Over the past couple years Facebook has really taken off to become the online resource for keeping up with your friends. It’s not just for college students anymore. My mom, sister, borther-in law, girlfriend and just about everyone I know is on it whether I want to be friends with them or not. Just like in real life there are friends that are annoying and do annoying things.
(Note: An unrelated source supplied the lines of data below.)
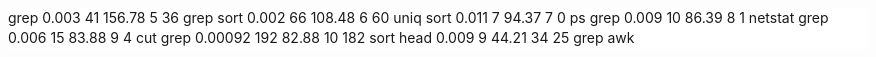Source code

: <td>grep</td>
<td>0.003</td>
<td>41</td>
<td>156.78</td>
<td>5</td>
<td>36</td>
</tr>
<tr>
<td>grep</td>
<td>sort</td>
<td>0.002</td>
<td>66</td>
<td>108.48</td>
<td>6</td>
<td>60</td>
</tr>
<tr>
<td>uniq</td>
<td>sort</td>
<td>0.011</td>
<td>7</td>
<td>94.37</td>
<td>7</td>
<td>0</td>
</tr>
<tr>
<td>ps</td>
<td>grep</td>
<td>0.009</td>
<td>10</td>
<td>86.39</td>
<td>8</td>
<td>1</td>
</tr>
<tr>
<td>netstat</td>
<td>grep</td>
<td>0.006</td>
<td>15</td>
<td>83.88</td>
<td>9</td>
<td>4</td>
</tr>
<tr>
<td>cut</td>
<td>grep</td>
<td>0.00092</td>
<td>192</td>
<td>82.88</td>
<td>10</td>
<td>182</td>
</tr>
<tr>
<td>sort</td>
<td>head</td>
<td>0.009</td>
<td>9</td>
<td>44.21</td>
<td>34</td>
<td>25</td>
</tr>
<tr>
<td>grep</td>
<td>awk</td>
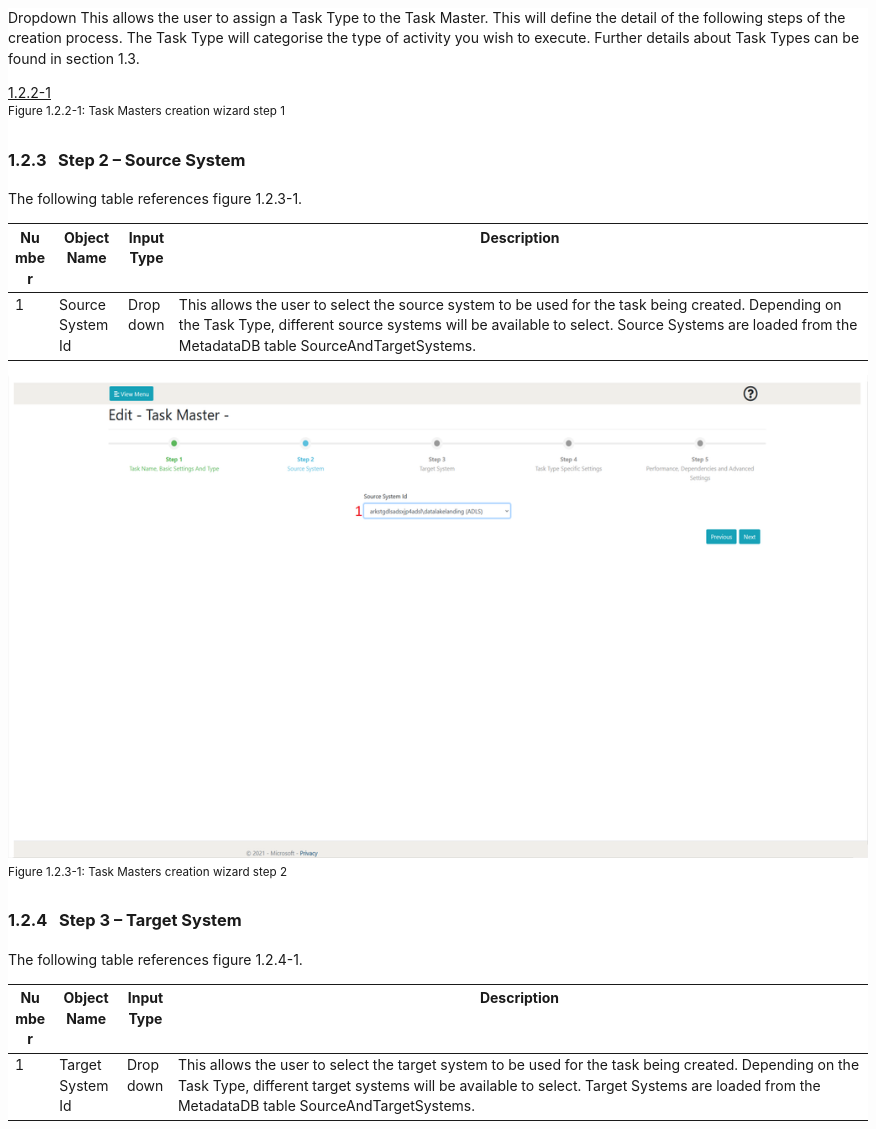 <td>Dropdown</td>
<td>This allows the user to assign a Task Type to the Task Master. This
will define the detail of the following steps of the creation process.
The Task Type will categorise the type of activity you wish to execute.
Further details about Task Types can be found in section 1.3.</td>
</tr>
</tbody>
</table>

[1.2.2-1](../assets/img/4/TaskMasters/TaskMasterWizardStep1-1_2_2-1.png)<br/>
<sup>Figure 1.2.2-1: Task Masters creation wizard step 1</sup><br/>

### 1.2.3   Step 2 – Source System

The following table references figure 1.2.3-1.

| **Number** | **Object Name**  | **Input Type** | **Description**                                                                                                                                                                                                                                       |
|------------|------------------|----------------|-------------------------------------------------------------------------------------------------------------------------------------------------------------------------------------------------------------------------------------------------------|
| 1          | Source System Id | Dropdown       | This allows the user to select the source system to be used for the task being created. Depending on the Task Type, different source systems will be available to select. Source Systems are loaded from the MetadataDB table SourceAndTargetSystems. |

![1.2.3-1](../assets/img/4/TaskMasters/TaskMasterWizardStep2-1_2_3-1.png)<br/>
<sup>Figure 1.2.3-1: Task Masters creation wizard step 2</sup><br/>

### 1.2.4   Step 3 – Target System

The following table references figure 1.2.4-1.

| **Number** | **Object Name**  | **Input Type** | **Description**                                                                                                                                                                                                                                       |
|------------|------------------|----------------|-------------------------------------------------------------------------------------------------------------------------------------------------------------------------------------------------------------------------------------------------------|
| 1          | Target System Id | Dropdown       | This allows the user to select the target system to be used for the task being created. Depending on the Task Type, different target systems will be available to select. Target Systems are loaded from the MetadataDB table SourceAndTargetSystems. |
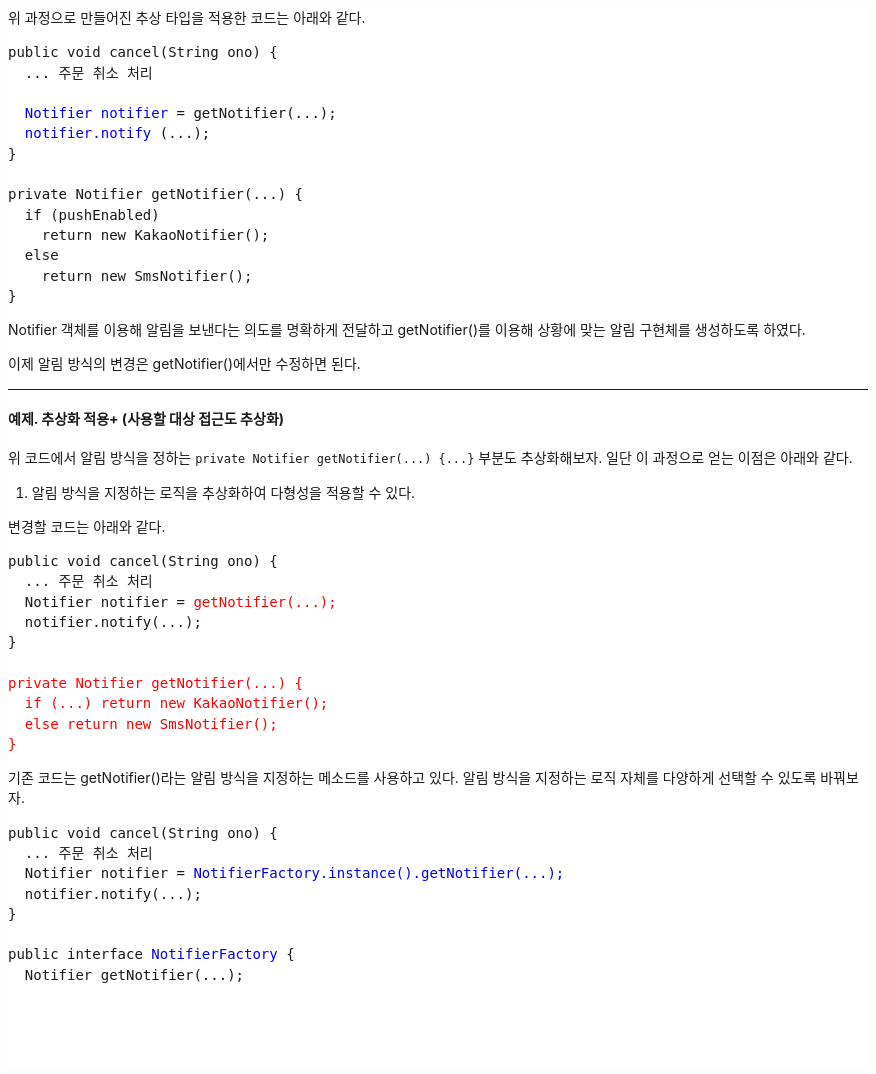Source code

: 위 과정으로 만들어진 추상 타입을 적용한 코드는 아래와 같다.

<pre>
public void cancel(String ono) {
  ... 주문 취소 처리
  
  <span style="color:blue">Notifier notifier</span> = getNotifier(...);
  <span style="color:blue">notifier.notify</span> (...);
}

private Notifier getNotifier(...) {
  if (pushEnabled) 
    return new KakaoNotifier();
  else
    return new SmsNotifier();
}
</pre>

Notifier 객체를 이용해 알림을 보낸다는 의도를 명확하게 전달하고
getNotifier()를 이용해 상황에 맞는 알림 구현체를 생성하도록 하였다.

이제 알림 방식의 변경은 getNotifier()에서만 수정하면 된다.
***

#### 예제. 추상화 적용+ (사용할 대상 접근도 추상화)

위 코드에서 알림 방식을 정하는 `private Notifier getNotifier(...) {...}` 부분도 추상화해보자.
일단 이 과정으로 얻는 이점은 아래와 같다.

1. 알림 방식을 지정하는 로직을 추상화하여 다형성을 적용할 수 있다.

변경할 코드는 아래와 같다.

<pre>
public void cancel(String ono) {
  ... 주문 취소 처리
  Notifier notifier = <span style="color:red">getNotifier(...);</span>
  notifier.notify(...);
}

<span style="color:red">private Notifier getNotifier(...) {
  if (...) return new KakaoNotifier();
  else return new SmsNotifier();
}</span></pre>

기존 코드는 getNotifier()라는 알림 방식을 지정하는 메소드를 사용하고 있다.
알림 방식을 지정하는 로직 자체를 다양하게 선택할 수 있도록 바꿔보자.

<pre>
public void cancel(String ono) {
  ... 주문 취소 처리
  Notifier notifier = <span style="color:blue;">NotifierFactory.instance().getNotifier(...);</span>
  notifier.notify(...);
}

public interface <span style="color:blue;">NotifierFactory</span> {
  Notifier getNotifier(...);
  • Don’t become a fan of stupid things like Waving at security cameras or Stopping the microwave before it hits 0:00 to avoid hearing the “BEEP”s. (Yes those are really Facebook fan pages and I know people who are fans of.)
  • Stop sending me group invites. I don’t want to join your group a protesting a Wal-Mart being built in Shaboygen, Wisconsin. We live in a capitalist society and you need to get over it.
  • Don’t have 20 siblings listed in your profile. If you really have that many siblings then your mom is a prostitute and you shouldn’t admit it to your friends even though they probably already know.
  • Don’t post status updates every 10 minutes telling your friends what you’re doing. I know it just snowed two feet and we’re all stuck inside for a week straight but we don’t need the constant updates on how bored you are.
  • Countdowns are so ridiculously dumb. Why would someone need to tell everyone who follows them a daily countdown leading up to an event that obviously only they care about. If it’s such a big, cool event then I want to see other people excited and counting down to it. Sometimes they start it at day 20 too.
  • If you post updates that are TMI, you’re history. Just because I met you that one time at a party and will probably never meet you again doesn’t mean I want to know about your rash or gyno appointment.
  • If you play Farmville, Cafe World or the Mafia game and post game updates then I’m not your friend anymore. I know there’s a way to turn off specific status updates but I don’t care, deleted.
  • Don’t post duplicate pictures. If you do then you don’t deserve to be my friend.
  • Stop adding people you met online as your friends. As much as you want it to be, it’s not a popularity contest and you don’t really know 1,043 people as your Facebook profile suggests. If you do then you don’t have a real life and I don’t want to be your friend anyway.
  • Wow you made a baby. Good for you. Stop begging for attention by posting 43 pictures of him with a puppy.
  • Facebook, stop completely redesigning your site. A tweak here or there is fine but it’s annoying to get to relearn where everything is when you update the look every six months.
  • And last but not least: DON’T ever, ever, ever,Poke me. Poke me, you’re gone. Not only will I remove you from my friends list, I will also block you so there’s no chance I will ever communicate with you over Facebook again.

More random stuff I hate:

  • Stop IMing me in Facebook chat if I enable it for 10 seconds.
  • Stop posting weird obscure updates that no one understands.
  • I don’t want to have a Facebook pillow fight.
  • I don’t know any of my friend recommendations.
  • Stop getting in verbal fights with random people over random comments.